Top of Dataset excerpts

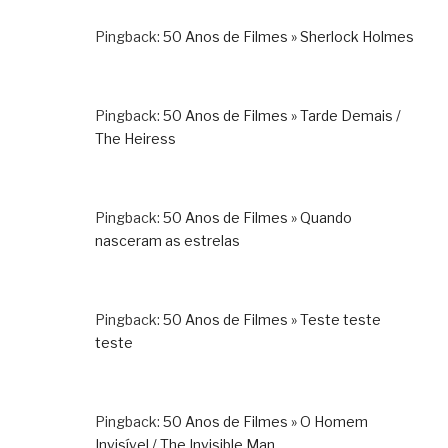
Pingback:
50 Anos de Filmes » Sherlock Holmes
Pingback:
50 Anos de Filmes » Tarde Demais /
The Heiress
Pingback:
50 Anos de Filmes » Quando
nasceram as estrelas
Pingback:
50 Anos de Filmes » Teste teste
teste
Pingback:
50 Anos de Filmes » O Homem
Invisível / The Invisible Man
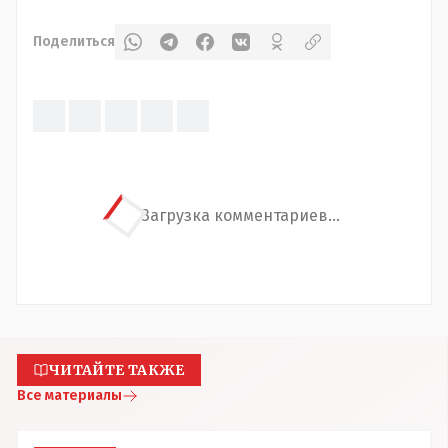
Поделиться
Загрузка комментариев...
ЧИТАЙТЕ ТАКЖЕ
Все материалы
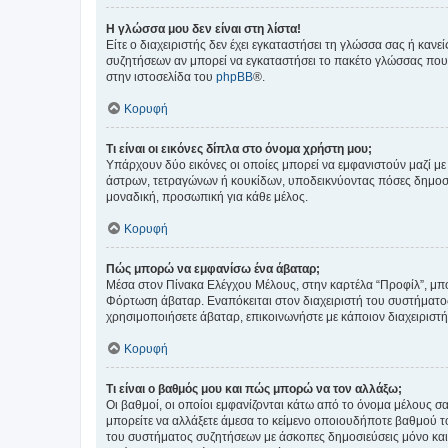
Η γλώσσα μου δεν είναι στη λίστα!
Είτε ο διαχειριστής δεν έχει εγκαταστήσει τη γλώσσα σας ή κα
συζητήσεων αν μπορεί να εγκαταστήσει το πακέτο γλώσσας που 
στην ιστοσελίδα του
phpBB
®.
Κορυφή
Τι είναι οι εικόνες δίπλα στο όνομα χρήστη μου;
Υπάρχουν δύο εικόνες οι οποίες μπορεί να εμφανιστούν μαζί με
άστρων, τετραγώνων ή κουκίδων, υποδεικνύοντας πόσες δημοσιεύ
μοναδική, προσωπική για κάθε μέλος.
Κορυφή
Πώς μπορώ να εμφανίσω ένα άβαταρ;
Μέσα στον Πίνακα Ελέγχου Μέλους, στην καρτέλα “Προφίλ”, μπο
Φόρτωση άβαταρ. Εναπόκειται στον διαχειριστή του συστήματος 
χρησιμοποιήσετε άβαταρ, επικοινωνήστε με κάποιον διαχειριστ
Κορυφή
Τι είναι ο βαθμός μου και πώς μπορώ να τον αλλάξω;
Οι βαθμοί, οι οποίοι εμφανίζονται κάτω από το όνομα μέλους σα
μπορείτε να αλλάξετε άμεσα το κείμενο οποιουδήποτε βαθμού 
του συστήματος συζητήσεων με άσκοπες δημοσιεύσεις μόνο και 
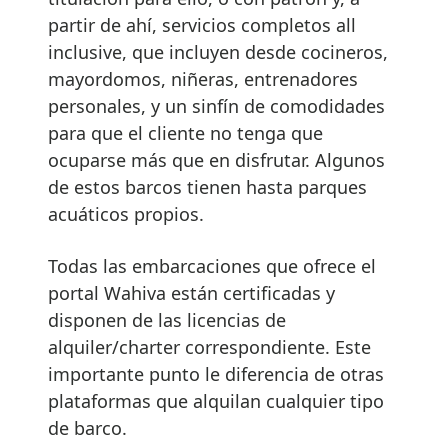
partir de ahí, servicios completos all
inclusive, que incluyen desde cocineros,
mayordomos, niñeras, entrenadores
personales, y un sinfín de comodidades
para que el cliente no tenga que
ocuparse más que en disfrutar. Algunos
de estos barcos tienen hasta parques
acuáticos propios.
Todas las embarcaciones que ofrece el
portal Wahiva están certificadas y
disponen de las licencias de
alquiler/charter correspondiente. Este
importante punto le diferencia de otras
plataformas que alquilan cualquier tipo
de barco.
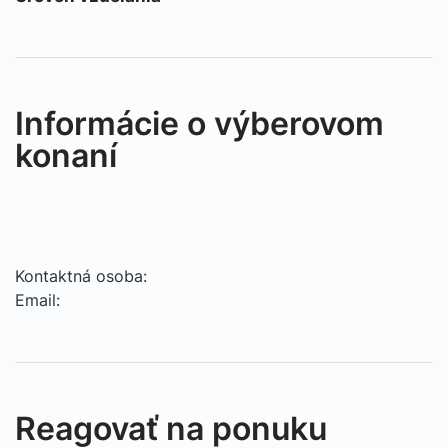
Informácie o výberovom
konaní
Kontaktná osoba:
Email:
Reagovať na ponuku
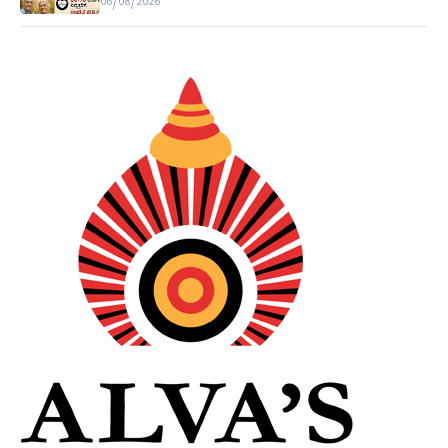
06/08/2026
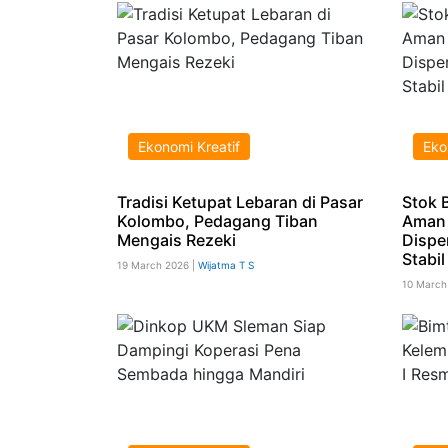
Ekonomi Kreatif
Eko
Tradisi Ketupat Lebaran di Pasar
Stok 
Kolombo, Pedagang Tiban
Aman 
Mengais Rezeki
Dispe
Stabil
19 March 2026 |
Wijatma T S
10 March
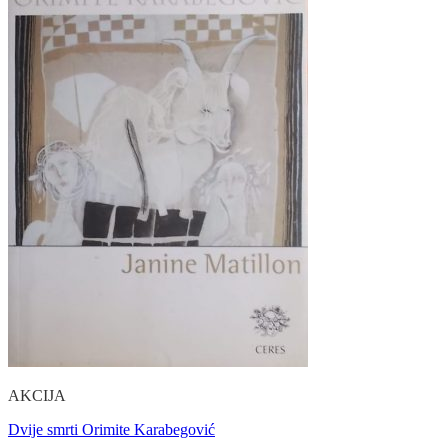
AKCIJA
Dvije smrti Orimite Karabegović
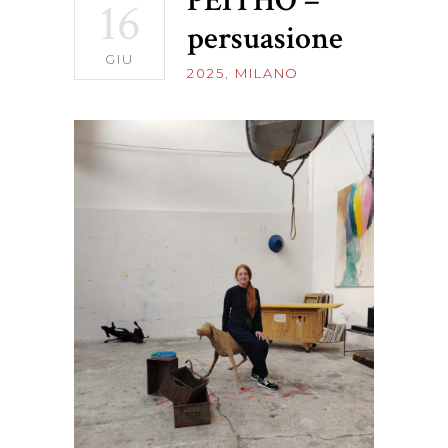
PEITHO –
16
persuasione
GIU
2025
,
MILANO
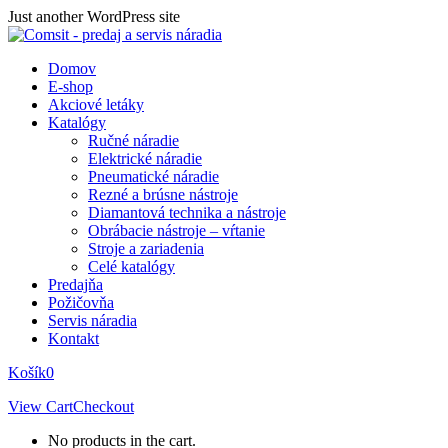
Skip
Just another WordPress site
to
content
Domov
E-shop
Akciové letáky
Katalógy
Ručné náradie
Elektrické náradie
Pneumatické náradie
Rezné a brúsne nástroje
Diamantová technika a nástroje
Obrábacie nástroje – vŕtanie
Stroje a zariadenia
Celé katalógy
Predajňa
Požičovňa
Servis náradia
Kontakt
Košík
0
View Cart
Checkout
No products in the cart.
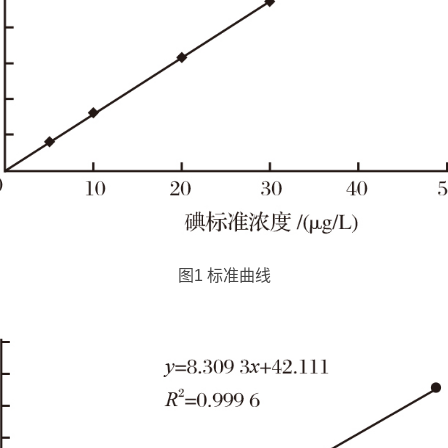
图1 标准曲线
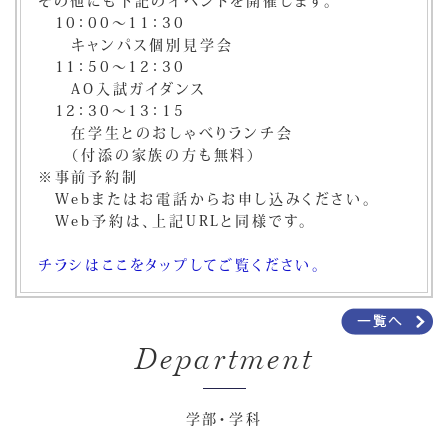
10：00～11：30
キャンパス個別見学会
11：50～12：30
AO入試ガイダンス
12：30～13：15
在学生とのおしゃべりランチ会
（付添の家族の方も無料）
※事前予約制
Webまたはお電話からお申し込みください。
Web予約は、上記URLと同様です。
チラシはここをタップしてご覧ください。
Department
学部・学科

Bottom of Dataset excerpts

Output the text of every entry above, line for line, and leave out the pictures.

■ **Your response**
Pingback:
50 Anos de Filmes » Sherlock Holmes
Pingback:
50 Anos de Filmes » Tarde Demais /
The Heiress
Pingback:
50 Anos de Filmes » Quando
nasceram as estrelas
Pingback:
50 Anos de Filmes » Teste teste
teste
Pingback:
50 Anos de Filmes » O Homem
Invisível / The Invisible Man
Поделиться
Загрузка комментариев...
ЧИТАЙТЕ ТАКЖЕ
Все материалы
Η γλώσσα μου δεν είναι στη λίστα!
Είτε ο διαχειριστής δεν έχει εγκαταστήσει τη γλώσσα σας ή κα
συζητήσεων αν μπορεί να εγκαταστήσει το πακέτο γλώσσας που 
στην ιστοσελίδα του
phpBB
®.
Κορυφή
Τι είναι οι εικόνες δίπλα στο όνομα χρήστη μου;
Υπάρχουν δύο εικόνες οι οποίες μπορεί να εμφανιστούν μαζί με
άστρων, τετραγώνων ή κουκίδων, υποδεικνύοντας πόσες δημοσιεύ
μοναδική, προσωπική για κάθε μέλος.
Κορυφή
Πώς μπορώ να εμφανίσω ένα άβαταρ;
Μέσα στον Πίνακα Ελέγχου Μέλους, στην καρτέλα “Προφίλ”, μπο
Φόρτωση άβαταρ. Εναπόκειται στον διαχειριστή του συστήματος 
χρησιμοποιήσετε άβαταρ, επικοινωνήστε με κάποιον διαχειριστ
Κορυφή
Τι είναι ο βαθμός μου και πώς μπορώ να τον αλλάξω;
Οι βαθμοί, οι οποίοι εμφανίζονται κάτω από το όνομα μέλους σα
μπορείτε να αλλάξετε άμεσα το κείμενο οποιουδήποτε βαθμού 
του συστήματος συζητήσεων με άσκοπες δημοσιεύσεις μόνο και 
partir de ahí, servicios completos all
inclusive, que incluyen desde cocineros,
mayordomos, niñeras, entrenadores
personales, y un sinfín de comodidades
para que el cliente no tenga que
ocuparse más que en disfrutar. Algunos
de estos barcos tienen hasta parques
acuáticos propios.
Todas las embarcaciones que ofrece el
portal Wahiva están certificadas y
disponen de las licencias de
alquiler/charter correspondiente. Este
importante punto le diferencia de otras
plataformas que alquilan cualquier tipo
de barco.
Informácie o výberovom
konaní
Kontaktná osoba:
Email:
Reagovať na ponuku
06/08/2026
Ekonomi Kreatif
Eko
Tradisi Ketupat Lebaran di Pasar
Stok 
Kolombo, Pedagang Tiban
Aman 
Mengais Rezeki
Dispe
Stabil
19 March 2026 |
Wijatma T S
10 March
AKCIJA
Dvije smrti Orimite Karabegović
PEITHO –
16
persuasione
GIU
2025
,
MILANO
Skip
Just another WordPress site
to
content
Domov
E-shop
Akciové letáky
Katalógy
Ručné náradie
Elektrické náradie
Pneumatické náradie
Rezné a brúsne nástroje
Diamantová technika a nástroje
Obrábacie nástroje – vŕtanie
Stroje a zariadenia
Celé katalógy
Predajňa
Požičovňa
Servis náradia
Kontakt
Košík
0
View Cart
Checkout
No products in the cart.
图1 标准曲线
10：00～11：30
キャンパス個別見学会
11：50～12：30
AO入試ガイダンス
12：30～13：15
在学生とのおしゃべりランチ会
（付添の家族の方も無料）
※事前予約制
Webまたはお電話からお申し込みください。
Web予約は、上記URLと同様です。
チラシはここをタップしてご覧ください。
Department
学部・学科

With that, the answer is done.